§ **Görev**
Aşağıdaki siyasi yorum yazısında "Şu CHPlileri anlamak" ile başlayıp "maskeleri nereye attığı?" ile biten bölümü hiçbir değişiklik yapmadan aktar.

§ **Verilen Metin**
—————

Şu CHPlileri anlamak vallahi de, billahi de zor!.. Bir taraftan; Atatürk ismiyle geçiniyorlar, ama diğer taraftan en büyük kötülüğü de, saygısızlığı da onlar yapıyorlar
***
İşte son tangoları.. Maskeye Atatürk ismini yazdılar.. Olmadı, resmini çizdirdiler.. Olmadı, Ay yıldızlı bayrakla donattılar.. Burunlarına, ağızlarına geçirdikleri maskeyle en kralcı(!) Atatürkçü görüntüsü verdiler.. Görün bakın bizim maskemiz Atatürk ve Al Bayraklı, diyerek de laf geliştirdiler..
***
Sonra mı?!.. Takılan maskeler, zorunlu olarak belli saat geçti mi çıkarılıp atılması gerekir gereçğiyle!.. Nitekim Mecliste görüldü, kimler çıkardı o maskelerini ve kimler çıkarılan o maskeleri nereye attığı?
***
Demem o ki; bunların sevgisi iş bitene kadardır.. Sonrası; çöplük.. Ki bunlar, tarihe Atatürkü ve Bayrağı kullanıp çöpe atanlar diye not düşüleceklerdir?..
***
DEMEK Kİ çÖZÜM DEĞİL
Evet, gözaltı, cezaevi, yasak demek ki sorunu çözmüyor.. Hele ki, siyasi kulvarı kapatmak hiç de çözüm sağlayan yol değil 90lardan bugüne! DTP ile başlayıp, HEP ile gelişen, o günden bugüne ÖZDEP, DEP, HADEP, DEHAP, DTP ve son olarak HDP
***
Parti kapatma askılandıysa da, kaç vekil cezaevine girdi, kaçının dokunulmazlığı kaldırıldı?. İşte Demirtaş, İşte Yüksekdağ, denir ya say say bitmez!.. Peki, sorun çözüldü mü?.. Ya da, meselenin üstesinden gelinebildi mi?.. Değil.. Demek ki, arıza-i durum bu seyrin kendisinde!
***
Onun için de; geçmişin okunması, tarihin tekerrürü ve tabi ki, ders-i ibretin verdiği bilgelikle yeni bir süreç, yol ve sayfa ile mevzuya odaklanılmalı?.. Yoksa, gidilecek yol aynı çıkmazı gösterecektir?.. Tabi ki herkes için!?..
***
BERBEROĞLUNU KİM YAKTI?..

—————

§ **Sağlanan Veriler**
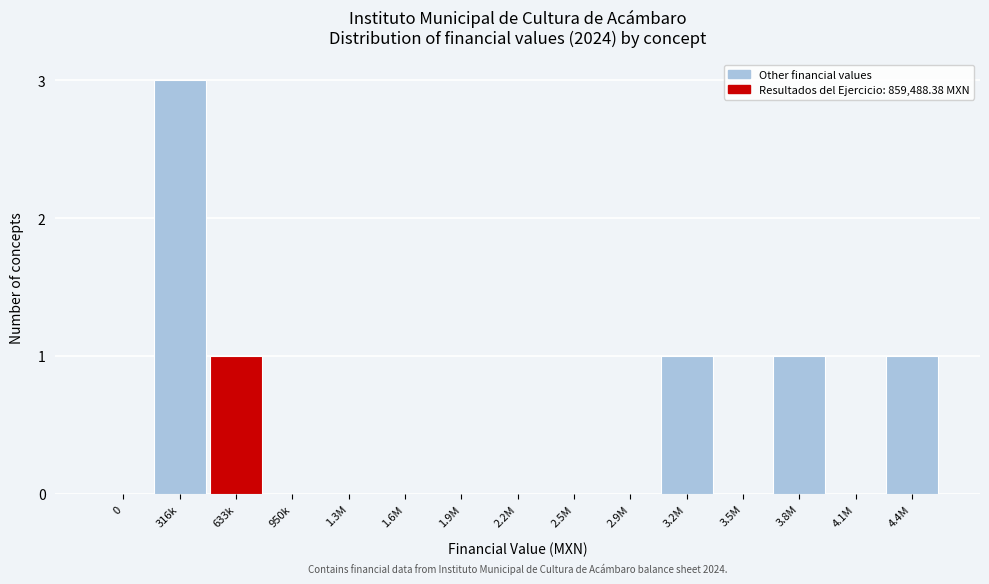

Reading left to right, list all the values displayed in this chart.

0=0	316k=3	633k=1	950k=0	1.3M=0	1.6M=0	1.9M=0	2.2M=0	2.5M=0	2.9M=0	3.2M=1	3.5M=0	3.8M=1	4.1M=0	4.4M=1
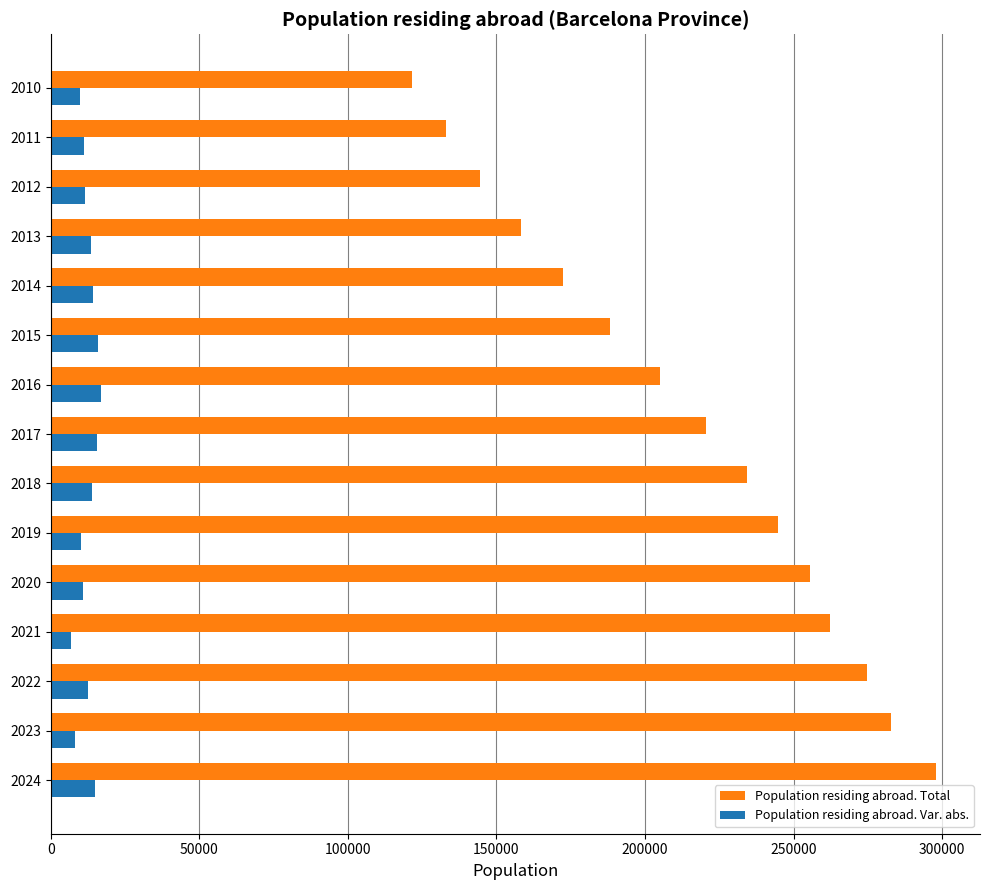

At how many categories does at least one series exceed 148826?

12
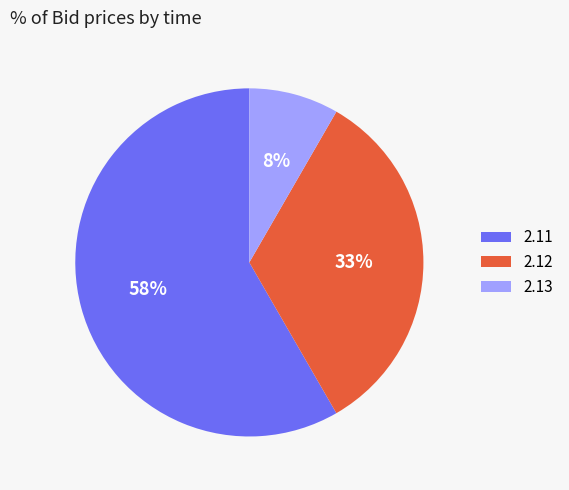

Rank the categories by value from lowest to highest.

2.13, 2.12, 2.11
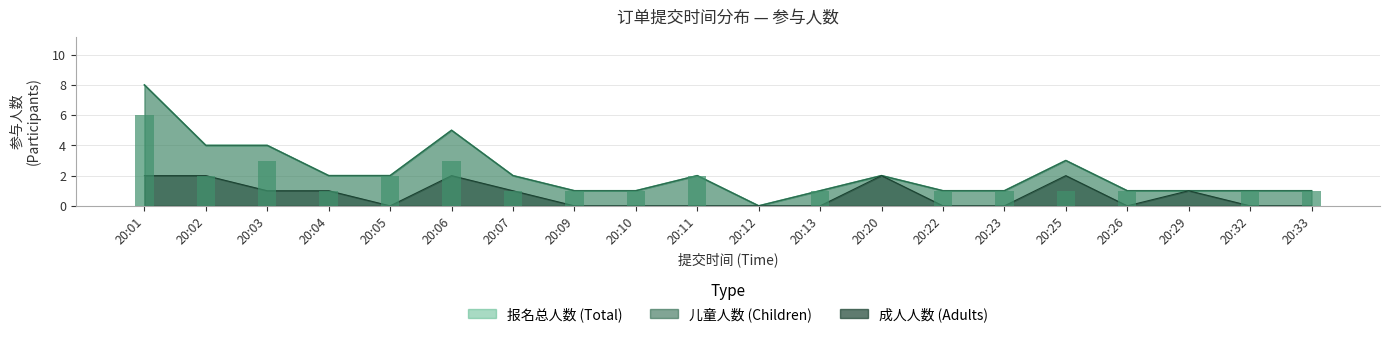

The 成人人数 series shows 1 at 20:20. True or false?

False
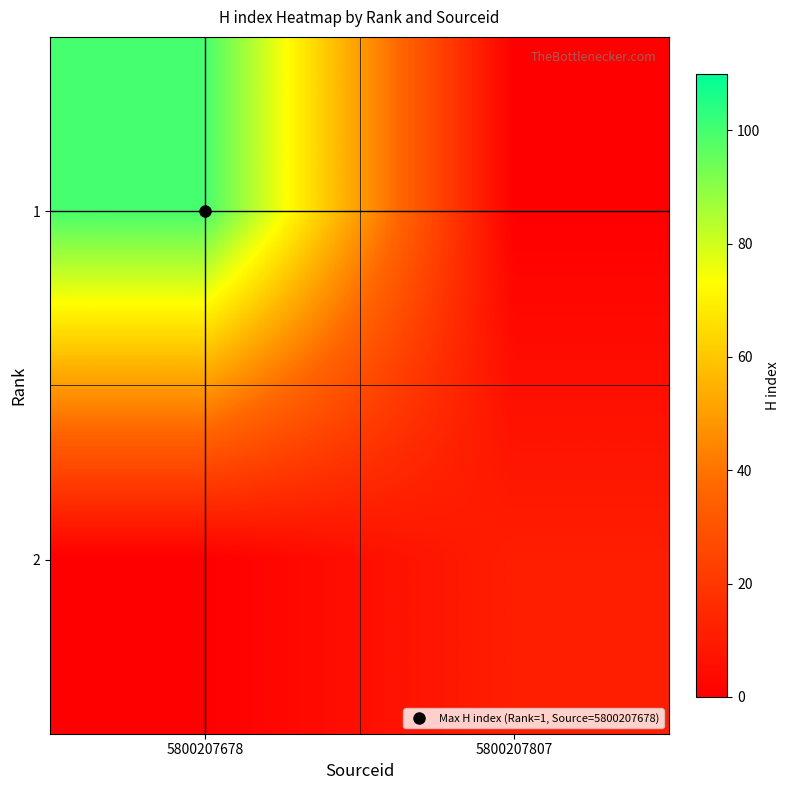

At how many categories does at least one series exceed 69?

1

—————

§ **Yanıt**
Şu CHPlileri anlamak vallahi de, billahi de zor!.. Bir taraftan; Atatürk ismiyle geçiniyorlar, ama diğer taraftan en büyük kötülüğü de, saygısızlığı da onlar yapıyorlar
***
İşte son tangoları.. Maskeye Atatürk ismini yazdılar.. Olmadı, resmini çizdirdiler.. Olmadı, Ay yıldızlı bayrakla donattılar.. Burunlarına, ağızlarına geçirdikleri maskeyle en kralcı(!) Atatürkçü görüntüsü verdiler.. Görün bakın bizim maskemiz Atatürk ve Al Bayraklı, diyerek de laf geliştirdiler..
***
Sonra mı?!.. Takılan maskeler, zorunlu olarak belli saat geçti mi çıkarılıp atılması gerekir gereçğiyle!.. Nitekim Mecliste görüldü, kimler çıkardı o maskelerini ve kimler çıkarılan o maskeleri nereye attığı?